“For me, the Taliban is on the inside of the building,” he said.
At the same time, State Department officials insisted security at the Benghazi consulate was adequate.
“We had the correct number of assets in Benghazi at the time of 9/11,” said Charlene Lamb, deputy assistant secretary for diplomatic security.
Four dead Americans argue against that assessment. The reduction of the consulate to a smoldering ruin and the murder of our ambassador suggest that security was not adequate.
This debacle demands answers. Why were the requests of our diplomats in Libya for more security denied? Who placed more weight on Libyan sensibilities than our diplomats’ safety? Who failed to recognize that 9/11 is a likely time for terrorist strikes? When did the president know the truth about the attack, and did he keep that information from the American people?
According to Obama campaign officials and its supporters, these questions should not even be asked.
Stephanie Cutter, Obama’s deputy campaign manager, insisted last week that the “entire reason” the Benghazi attack is in the news is because the Romney-Ryan campaign keeps talking about it.
“It’s a big part of their stump speech, and it’s reckless and irresponsible,” Cutter said in a CNN interview.

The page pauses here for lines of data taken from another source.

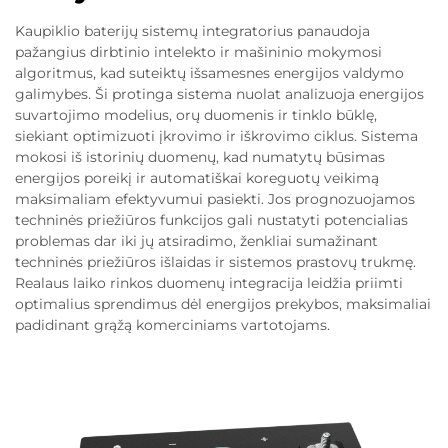
Kaupiklio baterijų sistemų integratorius panaudoja
pažangius dirbtinio intelekto ir mašininio mokymosi
algoritmus, kad suteiktų išsamesnes energijos valdymo
galimybes. Ši protinga sistema nuolat analizuoja energijos
suvartojimo modelius, orų duomenis ir tinklo būklę,
siekiant optimizuoti įkrovimo ir iškrovimo ciklus. Sistema
mokosi iš istorinių duomenų, kad numatytų būsimas
energijos poreikį ir automatiškai koreguotų veikimą
maksimaliam efektyvumui pasiekti. Jos prognozuojamos
techninės priežiūros funkcijos gali nustatyti potencialias
problemas dar iki jų atsiradimo, ženkliai sumažinant
techninės priežiūros išlaidas ir sistemos prastovų trukmę.
Realaus laiko rinkos duomenų integracija leidžia priimti
optimalius sprendimus dėl energijos prekybos, maksimaliai
padidinant grąžą komerciniams vartotojams.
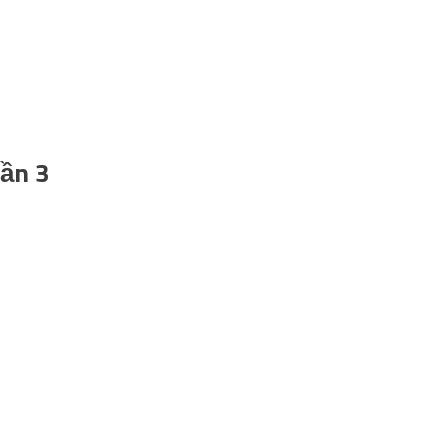
hần 3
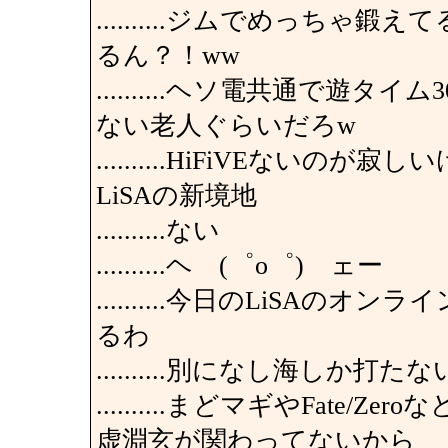
..........ジムでめっち
るん？！ww
..........ヘソ電共通で遊
ない老人ぐらいだろw
..........HiFiVEないのが寂
LiSAの新境地
..........ない
..........ヘ (゜o゜) ェー
..........今日のLiSAの
るわ
..........別になし海しか打た
..........まどマギやFat
虚淵玄が関わってないから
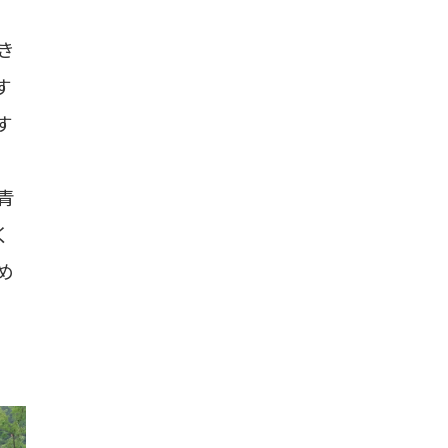
き
す
す
青
く
め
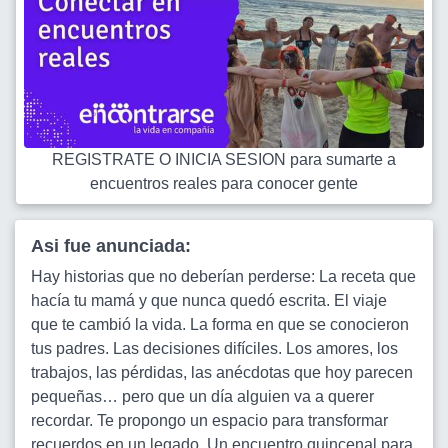
REGISTRATE O INICIA SESION para sumarte a
encuentros reales para conocer gente
Asi fue anunciada:
Hay historias que no deberían perderse: La receta que
hacía tu mamá y que nunca quedó escrita. El viaje
que te cambió la vida. La forma en que se conocieron
tus padres. Las decisiones difíciles. Los amores, los
trabajos, las pérdidas, las anécdotas que hoy parecen
pequeñas… pero que un día alguien va a querer
recordar. Te propongo un espacio para transformar
recuerdos en un legado. Un encuentro quincenal para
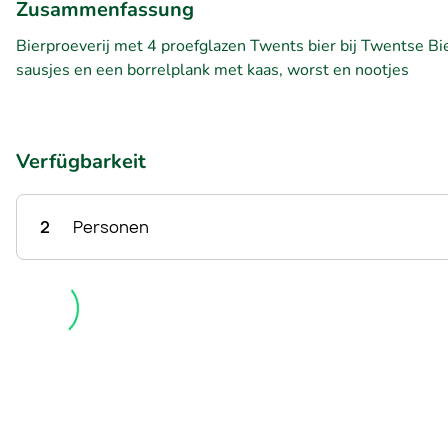
Zusammenfassung
Bierproeverij met 4 proefglazen Twents bier bij Twentse Bie
sausjes en een borrelplank met kaas, worst en nootjes
Verfügbarkeit
2
Personen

Similarly, Democratic National Committee Chairman Debbie Wasserman Schultz told CNN’s Piers Morgan that it’s “un-American” for Republicans to be questioning the president on his Libyan disaster.

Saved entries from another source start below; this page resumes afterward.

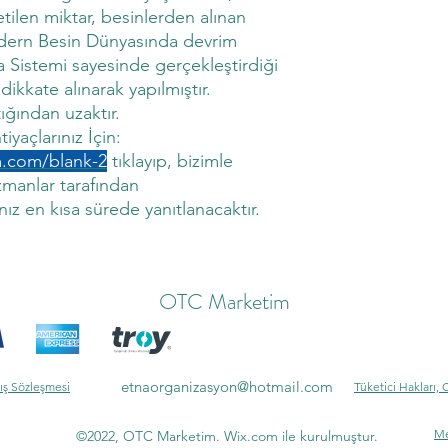
ilen miktar, besinlerden alınan
odern Besin Dünyasında devrim
a Sistemi sayesinde gerçekleştirdiği
ikkate alınarak yapılmıştır.
ğından uzaktır.
iyaçlarınız İçin:
m.com/blank-2
tıklayıp, bizimle
Uzmanlar tarafından
nız en kısa sürede yanıtlanacaktır.
OTC Marketim
etnaorganizasyon@hotmail.com
ış Sözleşmesi
Tüketici Hakları, 
Me
©2022, OTC Marketim. Wix.com ile kurulmuştur.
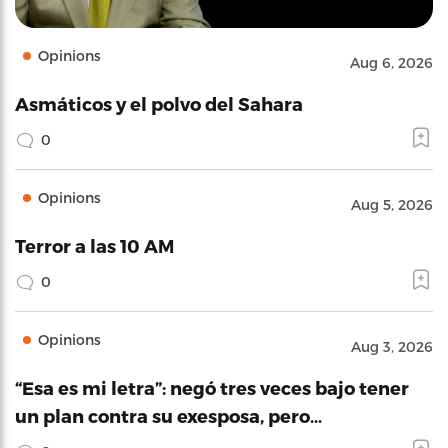
Opinions
Aug 6, 2026
Asmáticos y el polvo del Sahara
0
Opinions
Aug 5, 2026
Terror a las 10 AM
0
Opinions
Aug 3, 2026
“Esa es mi letra”: negó tres veces bajo tener
un plan contra su exesposa, pero…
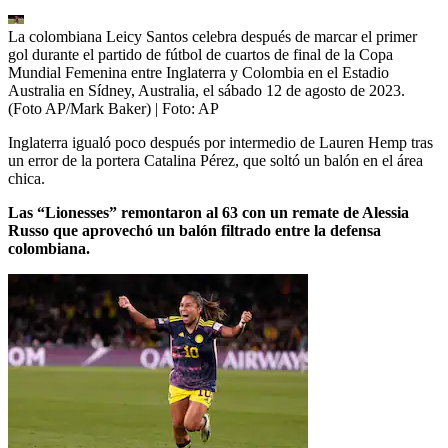
La colombiana Leicy Santos celebra después de marcar el primer
gol durante el partido de fútbol de cuartos de final de la Copa
Mundial Femenina entre Inglaterra y Colombia en el Estadio
Australia en Sídney, Australia, el sábado 12 de agosto de 2023.
(Foto AP/Mark Baker)
| Foto:
AP
Inglaterra igualó poco después por intermedio de Lauren Hemp tras
un error de la portera Catalina Pérez, que soltó un balón en el área
chica.
Las “Lionesses” remontaron al 63 con un remate de Alessia
Russo que aprovechó un balón filtrado entre la defensa
colombiana.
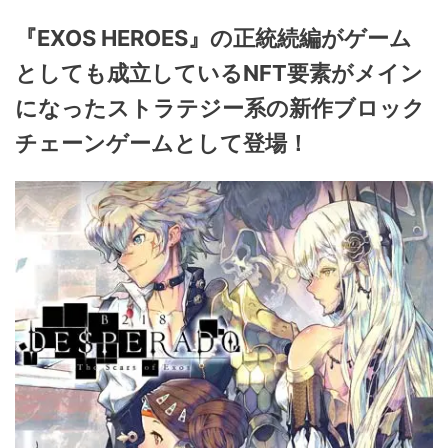
『EXOS HEROES』の正統続編がゲーム
としても成立しているNFT要素がメイン
になったストラテジー系の新作ブロック
チェーンゲームとして登場！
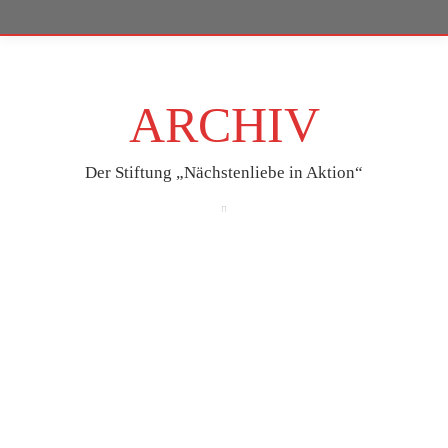
ARCHIV
Der Stiftung „Nächstenliebe in Aktion“
Dez.
4
2020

Republicans strategists such as Rudy Giuliani have admitted the Libya issue is one that the Romney campaign can score political points from, and therefore attacks on this issue against Obama will continue.
So, not surprisingly, politics is at play. But talking about a foreign policy blunder during a presidential campaign isn’t “reckless and irresponsible.” It’s how the American people sort out which candidate is best qualified to run the nation.
It is “fair game.” Americans deserve to know whether safety at other embassies is being sacrificed in order to artificially soothe tensions.